Maybe it's that too. It was never a challenge for the guys i did go out with... But usually the guys I do really want I can never have them.


----------



## elvin jones (Dec 12, 2011)

Kris10 said:


> Why do you say that? It's easy to seem different online. I can NEVER just approach a guy. I met my ex online!


Because you say get tired of men so easily. You sound like a hardcore player type to me.


----------



## River In The Mountain (Jun 6, 2011)

Genuine love is key to a relationship lasting.The initial honeymoon phase wears off for everybody and after that it becomes a choice.Im not saying theres no affection etc ,but the initial thrill will die down and if you have connected with the right person,the more you get to know them,the more a quiet and real love can grow.Perhaps you have yet to find a guy youre actually compatible with (Im in the same boat)or a longterm relationship isnt what you need at the moment


----------



## To22 (Apr 6, 2012)

3 months isn't fast. You sound pretty normal to me. Even dating for only a couple months is enough time to judge whether or not I'm interested in spending more time together. I much prefer shorter relationships, the break ups are easier, you don't get attached. I'd want to keep a relationship with a girl that I just "like" around a couple months. I think you just haven't been with the right guy, you seem to just not like them enough.


----------



## garycoleman (Feb 9, 2012)

may be you are just one of those girls who likes to sleep around


----------



## squidlette (Jan 9, 2012)

The "attachment" hormones associated with being in a relationship come and go in waves. It's pretty normal to hit a lull, and then have feelings come back again after that.

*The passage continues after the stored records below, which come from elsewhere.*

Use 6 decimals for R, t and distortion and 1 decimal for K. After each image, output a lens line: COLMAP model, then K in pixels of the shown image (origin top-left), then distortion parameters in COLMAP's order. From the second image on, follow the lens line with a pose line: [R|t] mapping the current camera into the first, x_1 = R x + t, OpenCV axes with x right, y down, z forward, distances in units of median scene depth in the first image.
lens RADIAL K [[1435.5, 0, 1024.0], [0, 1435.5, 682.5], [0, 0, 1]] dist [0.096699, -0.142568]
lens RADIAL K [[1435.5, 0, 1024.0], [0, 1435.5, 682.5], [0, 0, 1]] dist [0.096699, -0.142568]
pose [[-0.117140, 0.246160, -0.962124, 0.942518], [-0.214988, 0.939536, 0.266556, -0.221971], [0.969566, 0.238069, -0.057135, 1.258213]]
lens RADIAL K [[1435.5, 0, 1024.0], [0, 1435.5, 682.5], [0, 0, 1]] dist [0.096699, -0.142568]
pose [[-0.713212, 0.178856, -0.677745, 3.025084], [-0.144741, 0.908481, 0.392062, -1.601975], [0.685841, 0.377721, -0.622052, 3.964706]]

If you genuinely like someone but just feel a little bored, it can be worth it to wait it out a little while and see what happens.

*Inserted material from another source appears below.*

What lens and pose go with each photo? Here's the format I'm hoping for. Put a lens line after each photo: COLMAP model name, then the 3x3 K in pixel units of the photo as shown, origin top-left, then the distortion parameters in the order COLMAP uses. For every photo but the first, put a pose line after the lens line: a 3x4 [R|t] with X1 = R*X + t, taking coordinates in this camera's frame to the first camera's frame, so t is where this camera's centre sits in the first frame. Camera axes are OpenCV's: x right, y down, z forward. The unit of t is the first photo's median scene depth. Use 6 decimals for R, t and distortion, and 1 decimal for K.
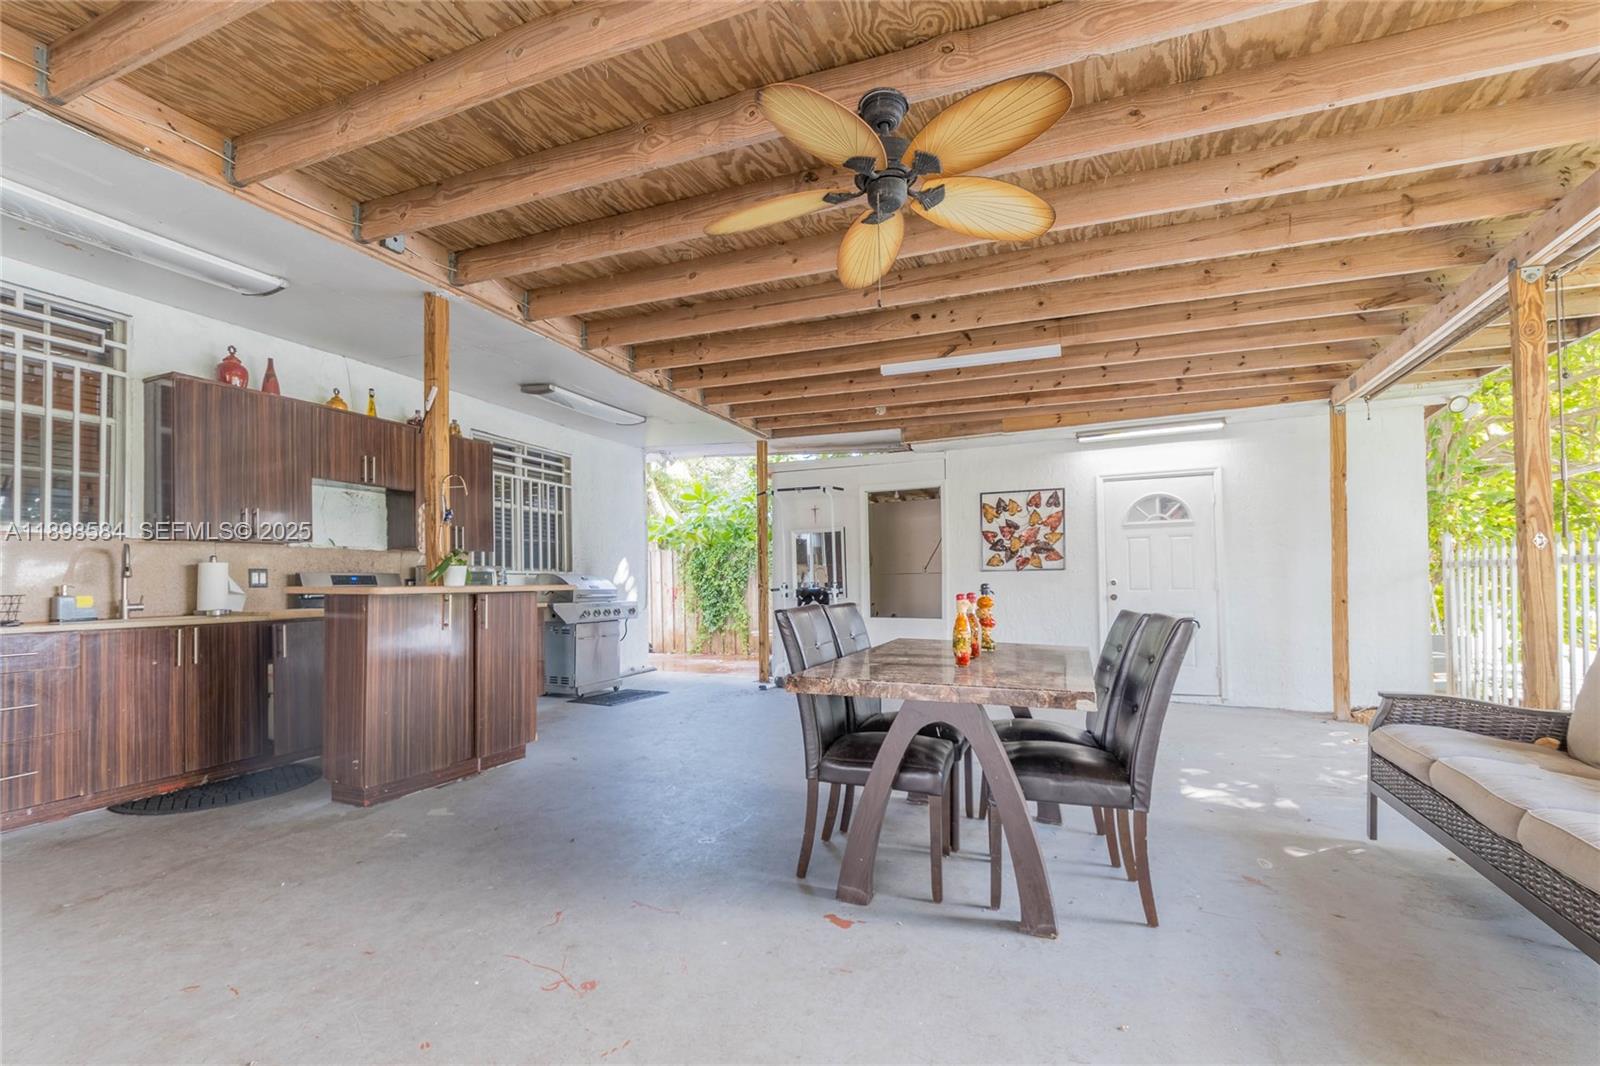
lens RADIAL K [[717.2, 0, 802.3], [0, 717.2, 561.8], [0, 0, 1]] dist [-0.001716, -0.000045]
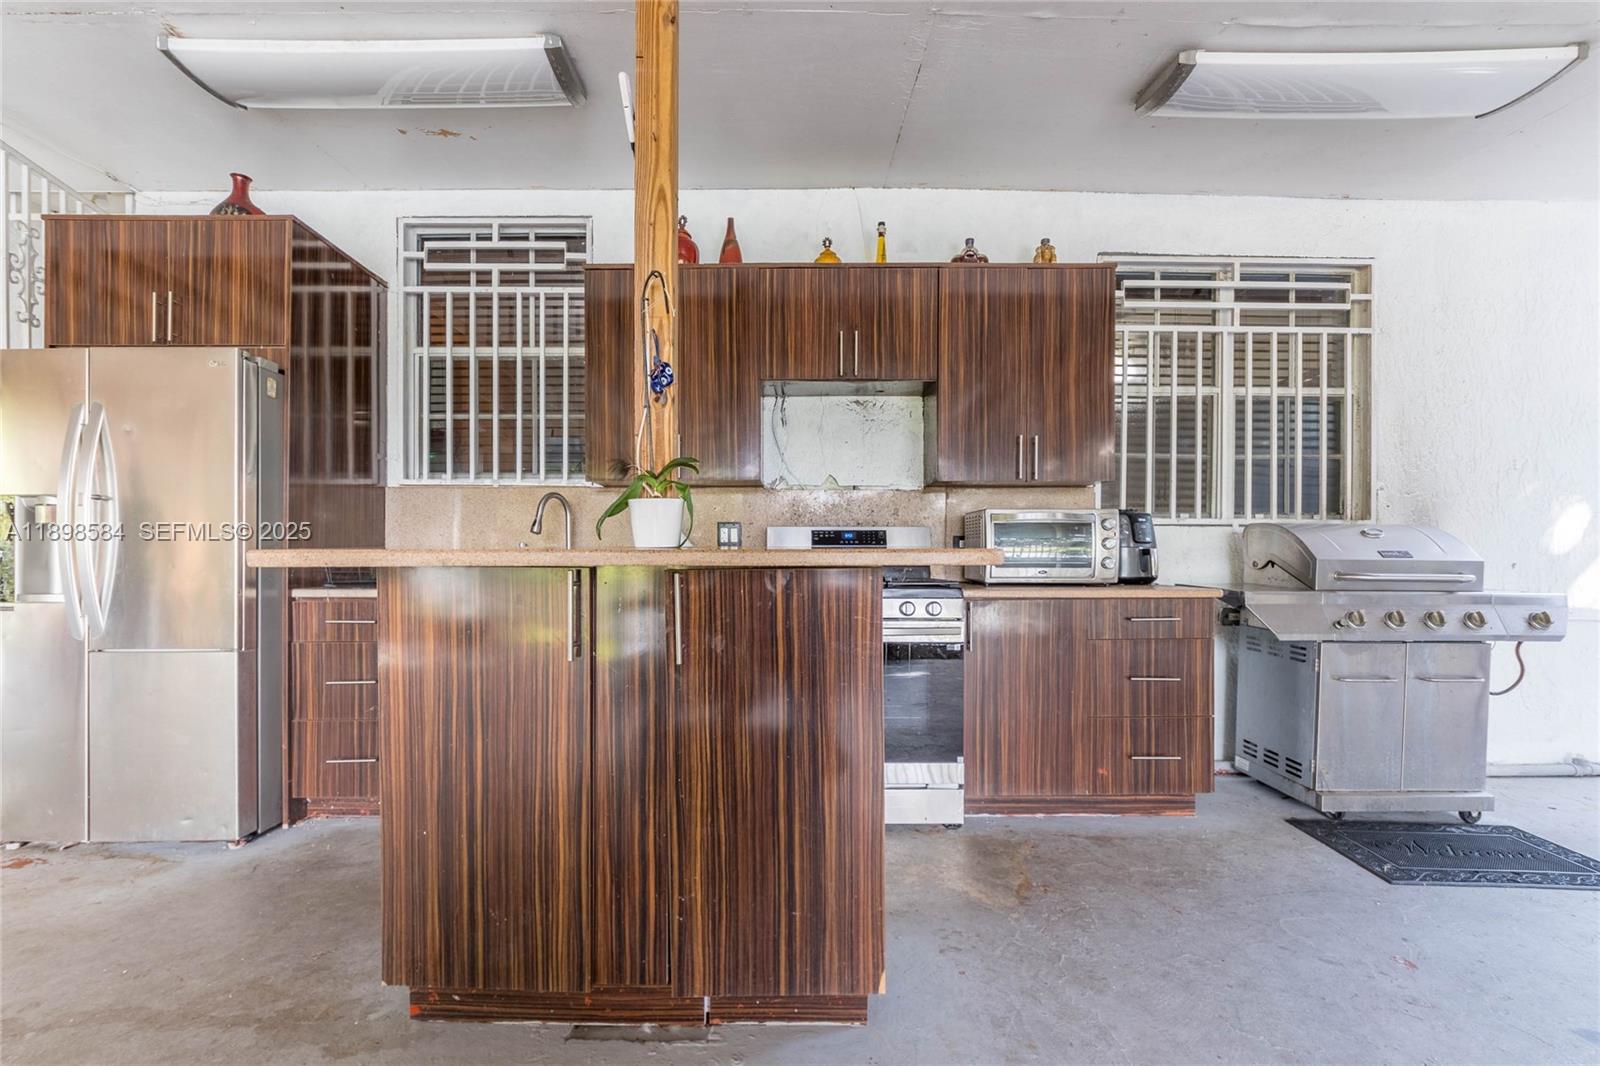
lens RADIAL K [[717.2, 0, 802.3], [0, 717.2, 561.8], [0, 0, 1]] dist [-0.001716, -0.000045]
pose [[0.380195, 0.030697, -0.924397, -0.044707], [0.022429, 0.998849, 0.042394, 0.014907], [0.924634, -0.036851, 0.379069, 0.559195]]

If you're genuinely *not* into the guy anymore, then move on! 

I've only had a very few relationships that ever hit the year mark, and I don't think there's anything wrong with that at all. ^_^


----------



## Farideh (Nov 13, 2011)

So you're saying you want to experiment with girls now or what?


----------



## ohgodits2014 (Mar 18, 2011)

Maybe you just don't want a long-term relationship right now.

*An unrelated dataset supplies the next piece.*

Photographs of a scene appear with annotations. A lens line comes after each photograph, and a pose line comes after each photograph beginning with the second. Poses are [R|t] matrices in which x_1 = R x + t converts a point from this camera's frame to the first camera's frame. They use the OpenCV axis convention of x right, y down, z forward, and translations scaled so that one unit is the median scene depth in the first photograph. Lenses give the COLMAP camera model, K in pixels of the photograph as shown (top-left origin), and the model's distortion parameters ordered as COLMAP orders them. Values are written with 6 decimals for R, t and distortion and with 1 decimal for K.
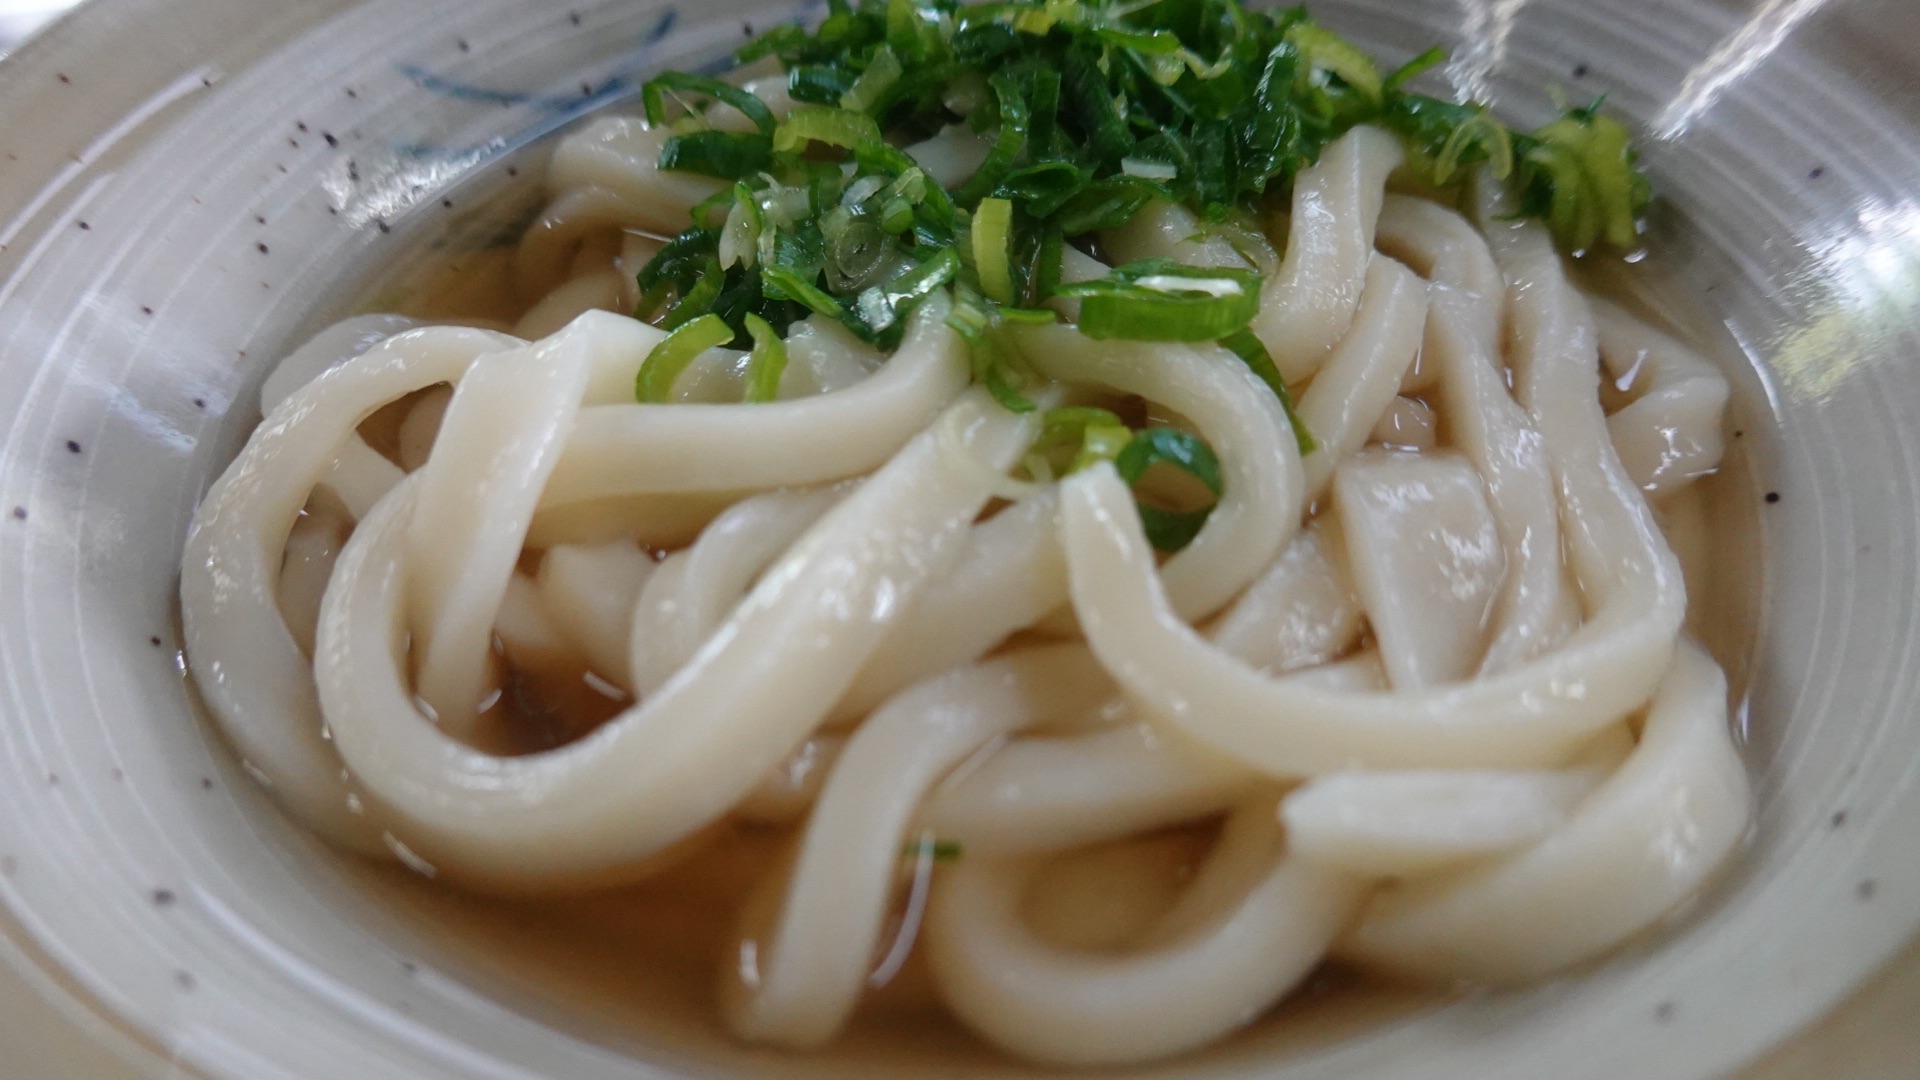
lens RADIAL K [[1408.7, 0, 958.5], [0, 1408.7, 548.2], [0, 0, 1]] dist [-0.020225, 0.006529]
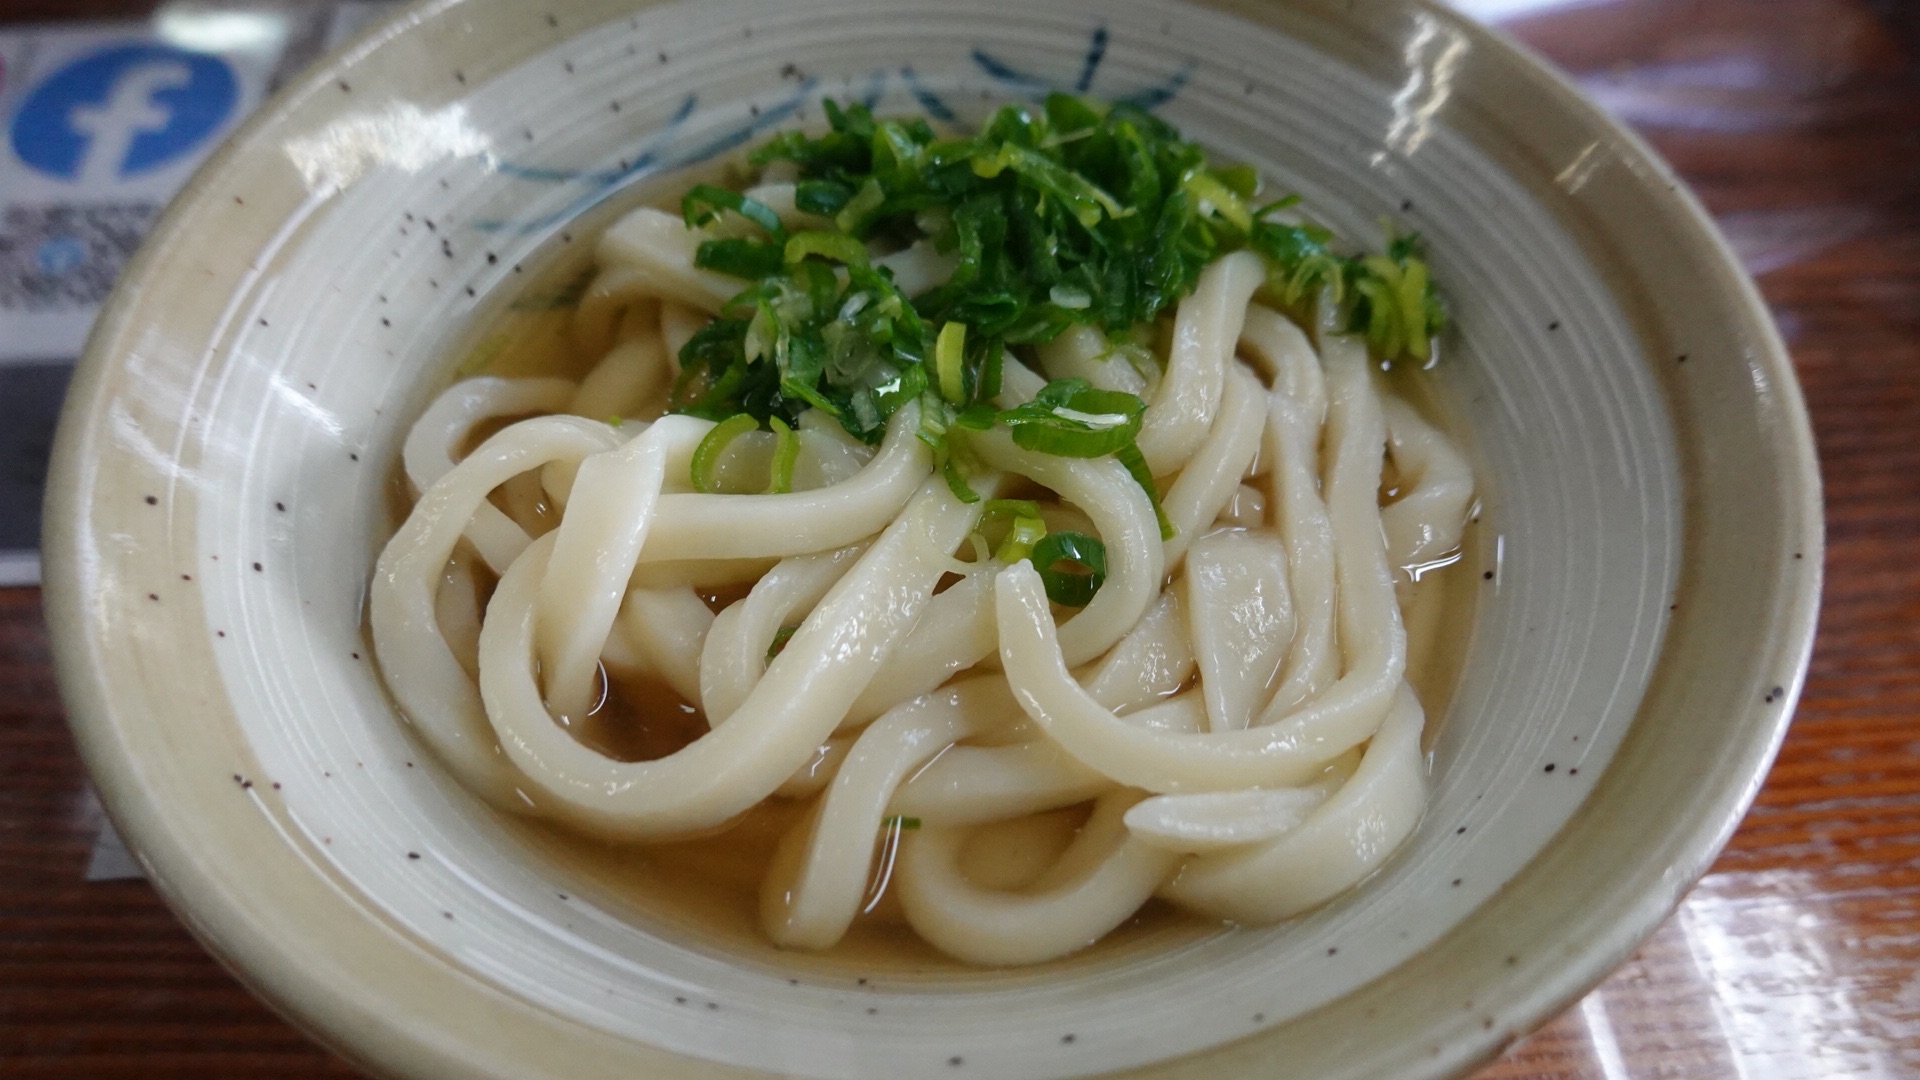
lens RADIAL K [[1408.7, 0, 959.5], [0, 1408.7, 533.3], [0, 0, 1]] dist [-0.020225, 0.006529]
pose [[0.998236, 0.028681, 0.051981, -0.036015], [-0.034652, 0.992423, 0.117880, -0.224189], [-0.048206, -0.119473, 0.991666, -0.386562]]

> Is there something wrong with me??


You're 22, so I would say not really. :stu

Edit: What's with people telling OP to "explore"? I wonder if they would've given the same response if OP was male with a similar problem.


----------



## Jenikyula gone mad (Nov 9, 2009)

Double Indemnity said:


> Date as many guys as you can. It's your birth right.


:clap


----------



## squidlette (Jan 9, 2012)

rednosereindeer said:


> Edit: What's with people telling OP to "explore"? I wonder if they would've given the same response if OP was male with a similar problem.


Why wouldn't they....? I see males being told all the time not to get hung up on one chick. There's seriously nothing wrong with dating around.


----------



## ohgodits2014 (Mar 18, 2011)

squidlette said:


> Why wouldn't they....? I see males being told all the time not to get hung up on one chick. There's seriously nothing wrong with dating around.


I meant "explore" as in with other girls.

Have you seen males being told to try dating guys?


----------



## squidlette (Jan 9, 2012)

rednosereindeer said:


> I meant "explore" as in with other girls.
> 
> Have you seen males being told to try dating guys?


Oh, alright. Sorry. Misunderstood. 

No, I haven't seen that..... but I would love to see it, assuming the guy in question has expressed any interest in doing so, anyway.


----------



## Mahglazzies (Apr 14, 2012)

True love is a rose, behind glass that's locked and kept closed. 
A very smart person said that once and I believe it. Take from that what you will.

I don't know about anybody else, but I prefer the later stages of a relationship. Sure, getting to know that special person at first is very new and exciting. The "butterflies" you get in your stomach is a great feeling and I guess some people really like the chase. But there comes a point in every relationship where those feelings disappear. If the relationship is right, those feelings turn to more of a... deep comfort with the other person. Lots of affection. You know everything about them and vice-versa; you don't have to play any mind games with them. If they feel the same, you have a companion for life, somebody to share your time, love and experiences with. To me, there is nothing better than that feeling.

Too bad so many people don't ever get to that point, even if they legitimately love somebody.

Anyway, I digress and I apologize for doing so. Seems to me like you're a junkie for the "new" relationship feel and if you get bored as easily as you say you do, then serious, long-term relationships may not be for you until you start to feel differently. Can't imagine how many hearts you've crushed, heh. One of these days you'll find somebody that you can accept entirely - for their merits and demerits, the good and bad in them, their boons and their flaws.


----------